The New Reality of Software Development

Manu Ebert, a machine-learning engineer and co-founder of the start-up Hyperspell, exemplifies this trend. Ebert recalls a time when coding meant painstaking, line-by-line work. Now, he relies on AI agents like Claude Code to write, test, and implement features in a fraction of the time. A task that once took an entire day now takes just half an hour.

The shift isn’t about developers being replaced; it’s about their roles evolving. Instead of typing out code, they focus on communicating their needs to the AI in plain English, reviewing its plans, and intervening when things go wrong. The AI handles the technical execution, while developers act as guides, ensuring quality and direction.

Why This Matters

This transition reflects a broader trend in the tech industry. AI is no longer a distant threat to programmers’ jobs; it’s a present-day tool that is fundamentally changing how software is made. For many developers, this isn’t a cause for panic, but rather a liberation from tedious tasks. It allows them to focus on higher-level problem-solving, design, and strategic planning.

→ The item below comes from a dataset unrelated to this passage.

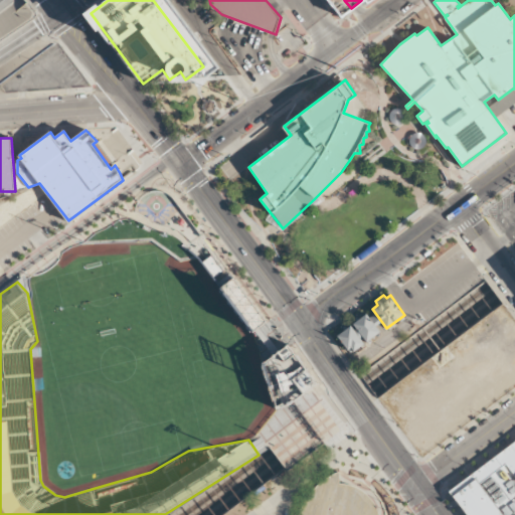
[(353,323),(366,313),(380,332),(367,342),(353,323)]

The implications extend beyond individual jobs. Companies that embrace AI-assisted development can ship products faster, iterate more efficiently, and potentially outcompete those still stuck in traditional coding workflows. The question isn’t whether AI will change software development — it already has — but rather how quickly and effectively the industry adapts.

The Human-AI Partnership

Even with AI taking over much of the coding, human oversight remains critical. As Ebert notes, AI agents sometimes fail to run essential tests, requiring developers to step in and correct them. This suggests that the future of software development isn’t about replacing humans with AI, but about forging a partnership where AI handles the mechanics while humans provide direction and quality control.

The new paradigm is simple: tell the AI what to do, and let it execute. The days of spending hours hunched over a keyboard are fading, replaced by a more strategic, collaborative approach. This change may not be what early programmers imagined, but for many in the industry, it’s a welcome evolution.